There are three things that cost you when buying skis and boots.
1.) How BIG you are.
a.) Weight primarily
b.) Height secondarily. A taller person has a higher center of mass (CM) which may effect your application of forces into a ski depending on technique and form.
2.) How GOOD you are and
3.) How aggressive you are.
A 300 lb. beginner will need to spend more money when buying a ski so that when on the slopes there is a response of the ski to efforts to pressure it and some torsional integrity when put on edge. Likewise a very good skier knows how to put pressure into a ski, to work it as it were, so that there is a response action to the input of energy. While an aggressive skier is usually a pretty good skier, perhaps the most aggressive skier I've ever seen was a fellow who had been on skis only about 10 times and he slammed into bumps at speed on his first run of the season breaking his pole not 50 yards down the hill. No form to speak of but jumping every chance he got!
So, to get the same response action out of a ski that your 40 lb. heavier cohort expects you simply do not need to purchase as expensive a ski.
For example, just a few seasons ago Volkl had skis for sale called Supersport FIVE STAR and SIX STARs. The Six was particularly stiff and I used to ask potential customers if they were linebackers in the NFL (National Football League as I understand you are from Europe!). Otherwise I'd steer most of them to the Five Star. Much better for them and more money left over to purchase a lift ticket.

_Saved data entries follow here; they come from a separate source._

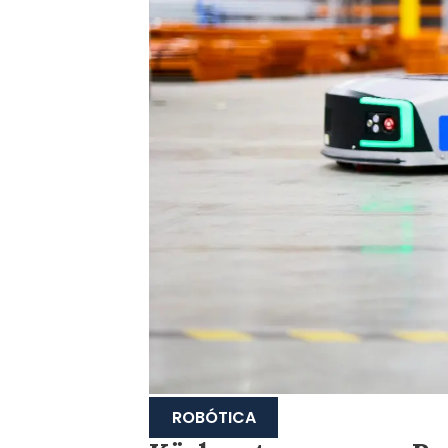
ROBÓTICA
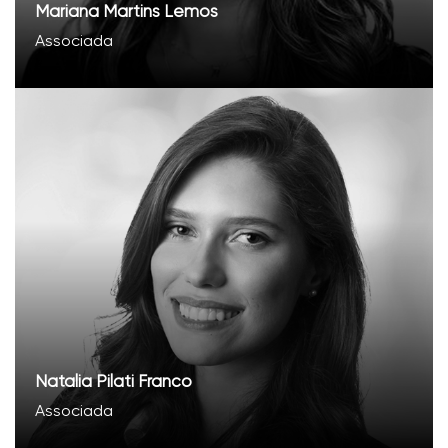
Mariana Martins Lemos
Associada
Natalia Pilati Franco
Associada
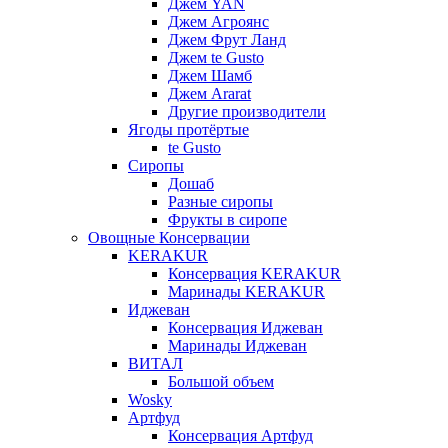
Джем YAN
Джем Агроянс
Джем Фрут Ланд
Джем te Gusto
Джем Шамб
Джем Ararat
Другие производители
Ягоды протёртые
te Gusto
Сиропы
Дошаб
Разные сиропы
Фрукты в сиропе
Овощные Консервации
KERAKUR
Консервация KERAKUR
Маринады KERAKUR
Иджеван
Консервация Иджеван
Маринады Иджеван
ВИТАЛ
Большой объем
Wosky
Артфуд
Консервация Артфуд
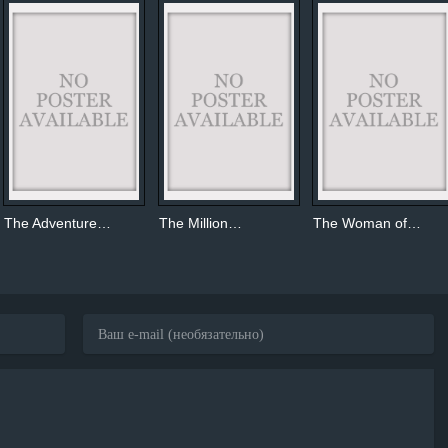
The Adventure…
The Million…
The Woman of…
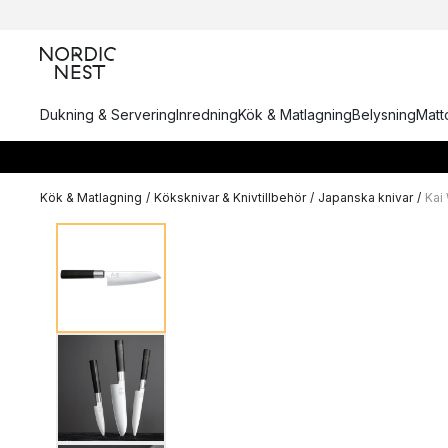
Dukning & Servering
Inredning
Kök & Matlagning
Belysning
Matto
Kök & Matlagning
/
Köksknivar & Knivtillbehör
/
Japanska knivar
/
Kai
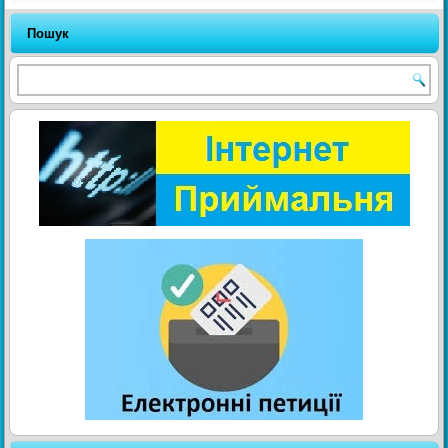
Пошук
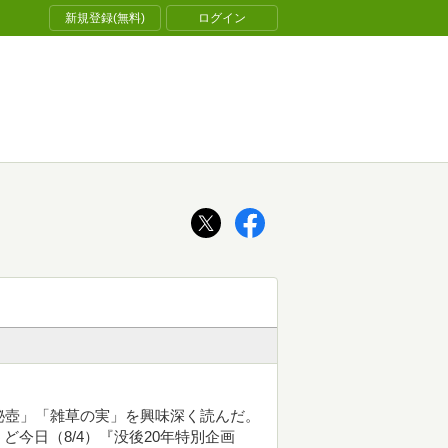
新規登録(無料)
ログイン
秘壺」「雑草の実」を興味深く読んだ。
ど今日（8/4）『没後20年特別企画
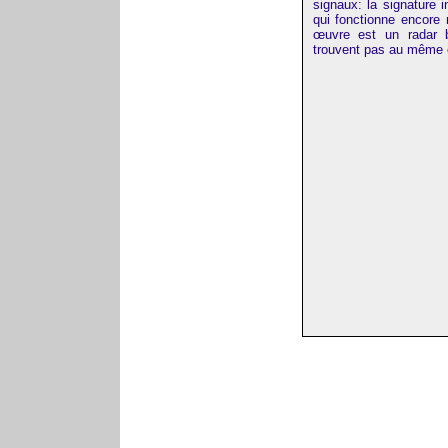
signaux: la signature 
qui fonctionne encore
œuvre est un radar bi
trouvent pas au même e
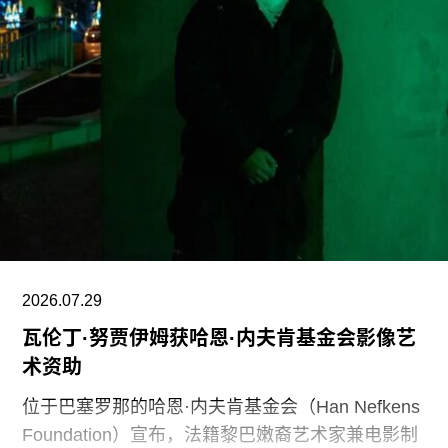
究和诠释美国历史、艺术、科学与文化的博物馆专
业人士。将博物馆如何呈现历史、艺术、科学、文
化及自然世界的方式政治化，并对从事这项工作的
博物馆专业人员进行人身攻击，正在威胁全国博物
馆的完整性与独立性。”
在2025年3月签署的一项行政命令中，特朗普批评
史密森尼学会宣扬“将美国和西方价值观描绘成有害
且具有压迫性的叙事”。同年8月，白宫官网刊登的
一篇未署名文章进一步扩大了批评范围，点名多家
博物馆，指责其展览和公共传播内容具有“冒犯
性”。
2026.07.29
瓦伦丁·努贾伊姆获哈恩·内夫肯基金会影像艺
此外，《纽约时报》今年4月报道称，由于特朗普
术资助
试图介入史密森尼学会董事会新成员的任命程序，
相关任命工作被刻意放缓。
位于巴塞罗那的哈恩·内夫肯基金会（Han Nefkens
Foundation）宣布，法籍黎巴嫩裔艺术家兼电影制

Now surface area comes into play in terms of holding you up on powder too. A bigger skier will benefit from a wider ski. Floatation will need to be wider to get one more float. What I call extra-wide midfats range in width. You might get a similar amount of float on a ski with a 74 mm. mid body as a heavier skier would with a 76 mm. ski. In many models, though not all, usually a wider ski from a manufacturer is costlier as well. This may parallel performance but also parallels energy into the ski. This is usually a good thing but sometimes a particular ski, that is wider, presumes you are a good skier and therefore more likely to go off-piste. That is not to say that an intermediate would not like to go there too but he'll have to buy a ski that is wider but hopefully not too stiff.
There are so many fine products on the market now there is no doubt the right ski for you waiting for you to discover it. Finding a salesman who is able to process the question you ask, that is the balance between weight and response characteristics of a ski, and help him to help you to buy a ski by profiling yourself you should get to the slopes with a ski ideal for most of your uses.
So, in summary, weight is a very significant aspect of how a ski will perform for you. In the end you get to spend less money than your heavier cohorts to achieve the same responsiveness and performance out of a ski.
(Not sure why the system calls me PRIVATE USER but EJL has been my username.)